**Your task**:
What is needed is a word-for-word copy of the listing below, without pictures.
((
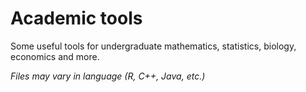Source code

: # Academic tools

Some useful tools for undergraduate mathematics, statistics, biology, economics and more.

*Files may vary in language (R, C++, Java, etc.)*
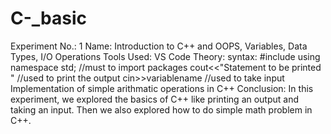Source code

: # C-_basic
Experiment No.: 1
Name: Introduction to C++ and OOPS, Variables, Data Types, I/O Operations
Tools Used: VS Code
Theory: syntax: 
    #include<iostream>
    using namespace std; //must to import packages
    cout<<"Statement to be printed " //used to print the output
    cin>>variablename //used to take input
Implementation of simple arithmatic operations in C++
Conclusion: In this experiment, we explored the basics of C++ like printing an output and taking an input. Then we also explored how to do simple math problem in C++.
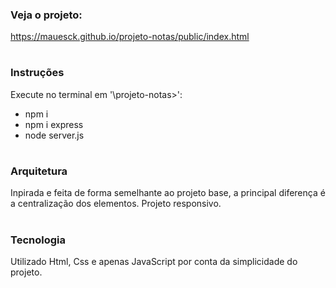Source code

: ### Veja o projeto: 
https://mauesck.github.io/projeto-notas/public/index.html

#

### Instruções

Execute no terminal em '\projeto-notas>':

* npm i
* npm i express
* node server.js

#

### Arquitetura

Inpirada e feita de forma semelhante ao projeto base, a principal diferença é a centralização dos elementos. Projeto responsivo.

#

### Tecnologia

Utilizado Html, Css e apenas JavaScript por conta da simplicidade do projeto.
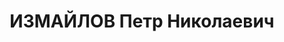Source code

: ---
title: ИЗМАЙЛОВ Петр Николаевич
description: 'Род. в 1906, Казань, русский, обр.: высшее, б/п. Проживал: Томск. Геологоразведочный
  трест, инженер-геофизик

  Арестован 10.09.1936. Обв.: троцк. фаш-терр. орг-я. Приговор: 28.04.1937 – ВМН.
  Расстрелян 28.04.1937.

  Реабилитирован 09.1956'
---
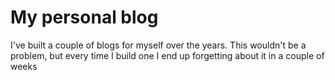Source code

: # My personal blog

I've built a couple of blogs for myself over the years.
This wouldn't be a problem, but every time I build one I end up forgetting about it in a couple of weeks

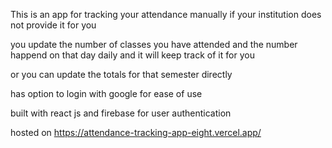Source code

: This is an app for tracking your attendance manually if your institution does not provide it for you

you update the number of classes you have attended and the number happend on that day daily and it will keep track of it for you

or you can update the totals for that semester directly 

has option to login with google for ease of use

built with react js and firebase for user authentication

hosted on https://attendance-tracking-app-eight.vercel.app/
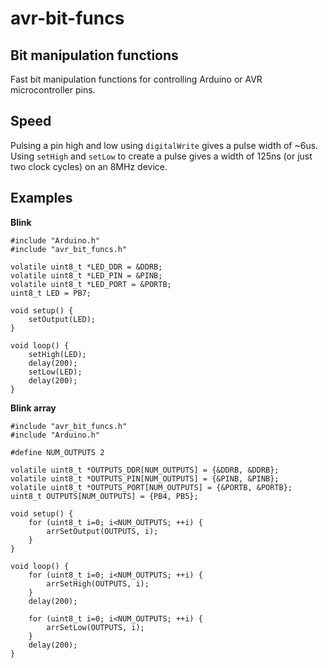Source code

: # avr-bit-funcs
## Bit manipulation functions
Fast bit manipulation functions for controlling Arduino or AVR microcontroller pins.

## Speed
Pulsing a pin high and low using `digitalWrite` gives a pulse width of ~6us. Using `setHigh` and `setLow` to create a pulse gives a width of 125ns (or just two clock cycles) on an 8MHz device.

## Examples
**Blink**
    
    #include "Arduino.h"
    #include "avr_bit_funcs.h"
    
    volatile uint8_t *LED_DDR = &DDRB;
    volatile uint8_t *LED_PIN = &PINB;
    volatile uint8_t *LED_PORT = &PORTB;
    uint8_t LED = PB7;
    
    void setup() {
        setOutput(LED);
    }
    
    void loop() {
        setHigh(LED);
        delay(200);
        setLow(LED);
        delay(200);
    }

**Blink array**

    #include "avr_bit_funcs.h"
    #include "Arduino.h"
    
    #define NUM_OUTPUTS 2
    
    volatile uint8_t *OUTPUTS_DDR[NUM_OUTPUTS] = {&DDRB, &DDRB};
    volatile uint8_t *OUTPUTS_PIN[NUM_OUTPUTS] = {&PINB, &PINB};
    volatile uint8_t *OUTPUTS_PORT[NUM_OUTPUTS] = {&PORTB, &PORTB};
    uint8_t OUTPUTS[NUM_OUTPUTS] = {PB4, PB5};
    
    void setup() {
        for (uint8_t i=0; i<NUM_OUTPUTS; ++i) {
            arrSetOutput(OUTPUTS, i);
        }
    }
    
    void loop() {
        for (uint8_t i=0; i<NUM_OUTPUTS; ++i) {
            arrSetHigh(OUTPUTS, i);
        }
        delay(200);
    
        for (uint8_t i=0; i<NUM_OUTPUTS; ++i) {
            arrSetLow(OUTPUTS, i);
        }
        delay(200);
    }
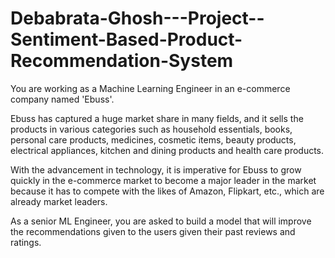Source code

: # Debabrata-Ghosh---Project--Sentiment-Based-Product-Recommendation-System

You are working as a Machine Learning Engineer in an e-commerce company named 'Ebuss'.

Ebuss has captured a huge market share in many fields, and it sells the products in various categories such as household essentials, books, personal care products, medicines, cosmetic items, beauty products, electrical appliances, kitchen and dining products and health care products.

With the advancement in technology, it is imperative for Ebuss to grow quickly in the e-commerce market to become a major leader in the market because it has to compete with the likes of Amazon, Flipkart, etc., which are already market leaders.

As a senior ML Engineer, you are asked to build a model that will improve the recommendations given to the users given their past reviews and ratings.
))
**The completed task**:
Source code

: # Academic tools

Some useful tools for undergraduate mathematics, statistics, biology, economics and more.

*Files may vary in language (R, C++, Java, etc.)*
Source code

: # C-_basic
Experiment No.: 1
Name: Introduction to C++ and OOPS, Variables, Data Types, I/O Operations
Tools Used: VS Code
Theory: syntax: 
    #include<iostream>
    using namespace std; //must to import packages
    cout<<"Statement to be printed " //used to print the output
    cin>>variablename //used to take input
Implementation of simple arithmatic operations in C++
Conclusion: In this experiment, we explored the basics of C++ like printing an output and taking an input. Then we also explored how to do simple math problem in C++.
Source code

: ### Veja o projeto: 
https://mauesck.github.io/projeto-notas/public/index.html

#

### Instruções

Execute no terminal em '\projeto-notas>':

* npm i
* npm i express
* node server.js

#

### Arquitetura

Inpirada e feita de forma semelhante ao projeto base, a principal diferença é a centralização dos elementos. Projeto responsivo.

#

### Tecnologia

Utilizado Html, Css e apenas JavaScript por conta da simplicidade do projeto.
Source code

: ---
title: ИЗМАЙЛОВ Петр Николаевич
description: 'Род. в 1906, Казань, русский, обр.: высшее, б/п. Проживал: Томск. Геологоразведочный
  трест, инженер-геофизик

  Арестован 10.09.1936. Обв.: троцк. фаш-терр. орг-я. Приговор: 28.04.1937 – ВМН.
  Расстрелян 28.04.1937.

  Реабилитирован 09.1956'
---
Source code

: # My personal blog

I've built a couple of blogs for myself over the years.
This wouldn't be a problem, but every time I build one I end up forgetting about it in a couple of weeks

Source code

: This is an app for tracking your attendance manually if your institution does not provide it for you

you update the number of classes you have attended and the number happend on that day daily and it will keep track of it for you

or you can update the totals for that semester directly 

has option to login with google for ease of use

built with react js and firebase for user authentication

hosted on https://attendance-tracking-app-eight.vercel.app/
Source code

: # avr-bit-funcs
## Bit manipulation functions
Fast bit manipulation functions for controlling Arduino or AVR microcontroller pins.

## Speed
Pulsing a pin high and low using `digitalWrite` gives a pulse width of ~6us. Using `setHigh` and `setLow` to create a pulse gives a width of 125ns (or just two clock cycles) on an 8MHz device.

## Examples
**Blink**
    
    #include "Arduino.h"
    #include "avr_bit_funcs.h"
    
    volatile uint8_t *LED_DDR = &DDRB;
    volatile uint8_t *LED_PIN = &PINB;
    volatile uint8_t *LED_PORT = &PORTB;
    uint8_t LED = PB7;
    
    void setup() {
        setOutput(LED);
    }
    
    void loop() {
        setHigh(LED);
        delay(200);
        setLow(LED);
        delay(200);
    }

**Blink array**

    #include "avr_bit_funcs.h"
    #include "Arduino.h"
    
    #define NUM_OUTPUTS 2
    
    volatile uint8_t *OUTPUTS_DDR[NUM_OUTPUTS] = {&DDRB, &DDRB};
    volatile uint8_t *OUTPUTS_PIN[NUM_OUTPUTS] = {&PINB, &PINB};
    volatile uint8_t *OUTPUTS_PORT[NUM_OUTPUTS] = {&PORTB, &PORTB};
    uint8_t OUTPUTS[NUM_OUTPUTS] = {PB4, PB5};
    
    void setup() {
        for (uint8_t i=0; i<NUM_OUTPUTS; ++i) {
            arrSetOutput(OUTPUTS, i);
        }
    }
    
    void loop() {
        for (uint8_t i=0; i<NUM_OUTPUTS; ++i) {
            arrSetHigh(OUTPUTS, i);
        }
        delay(200);
    
        for (uint8_t i=0; i<NUM_OUTPUTS; ++i) {
            arrSetLow(OUTPUTS, i);
        }
        delay(200);
    }
Source code

: # Debabrata-Ghosh---Project--Sentiment-Based-Product-Recommendation-System

You are working as a Machine Learning Engineer in an e-commerce company named 'Ebuss'.

Ebuss has captured a huge market share in many fields, and it sells the products in various categories such as household essentials, books, personal care products, medicines, cosmetic items, beauty products, electrical appliances, kitchen and dining products and health care products.

With the advancement in technology, it is imperative for Ebuss to grow quickly in the e-commerce market to become a major leader in the market because it has to compete with the likes of Amazon, Flipkart, etc., which are already market leaders.

As a senior ML Engineer, you are asked to build a model that will improve the recommendations given to the users given their past reviews and ratings.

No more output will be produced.